- Cover of the DVD box set by Viz.
- No. of episodes: 22

Release
- Original network: Fuji TV
- Original release: October 20, 1989 – April 13, 1990

Season chronology
- ← Previous Season 1 Next → Season 3

= Ranma ½ season 2 =

This article lists the episodes and short summaries of the first 22 episodes of the Ranma ½ Nettōhen (らんま 1/2 熱闘編) anime series, known in the English dub as the second season of Ranma ½ or "Anything-Goes Martial Arts".

Rumiko Takahashi's manga series Ranma ½ was adapted into two anime series: Ranma ½ which ran on Fuji TV for 18 episodes and Ranma ½ Nettōhen which ran for 143. The first TV series was canceled due to low ratings in September 1989, but was then brought back a month later as the much more popular and much longer-running Ranma ½ Nettōhen.

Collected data
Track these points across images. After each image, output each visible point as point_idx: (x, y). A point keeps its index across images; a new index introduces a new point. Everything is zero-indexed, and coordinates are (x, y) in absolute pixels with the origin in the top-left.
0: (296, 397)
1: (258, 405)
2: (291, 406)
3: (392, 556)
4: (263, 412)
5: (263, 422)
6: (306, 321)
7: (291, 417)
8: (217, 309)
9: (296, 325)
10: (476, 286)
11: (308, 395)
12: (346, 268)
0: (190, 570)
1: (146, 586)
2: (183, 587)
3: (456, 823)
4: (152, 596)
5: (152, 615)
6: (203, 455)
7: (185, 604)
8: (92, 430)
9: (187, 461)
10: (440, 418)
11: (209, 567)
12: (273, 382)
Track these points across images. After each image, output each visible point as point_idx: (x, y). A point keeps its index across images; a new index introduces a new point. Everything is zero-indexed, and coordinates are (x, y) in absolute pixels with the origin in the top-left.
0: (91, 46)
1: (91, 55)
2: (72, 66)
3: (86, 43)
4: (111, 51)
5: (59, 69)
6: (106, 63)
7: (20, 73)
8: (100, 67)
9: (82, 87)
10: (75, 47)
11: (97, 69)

◆ **ACTIVITY**: Reproduce the part of the Ranma ½ season 2 article above that begins at the words "This article lists" and stops after the words "Ranma ½ Nettōhen.".

◆ **RESPONSE BOX**:
This article lists the episodes and short summaries of the first 22 episodes of the Ranma ½ Nettōhen (らんま 1/2 熱闘編) anime series, known in the English dub as the second season of Ranma ½ or "Anything-Goes Martial Arts".

Rumiko Takahashi's manga series Ranma ½ was adapted into two anime series: Ranma ½ which ran on Fuji TV for 18 episodes and Ranma ½ Nettōhen which ran for 143. The first TV series was canceled due to low ratings in September 1989, but was then brought back a month later as the much more popular and much longer-running Ranma ½ Nettōhen.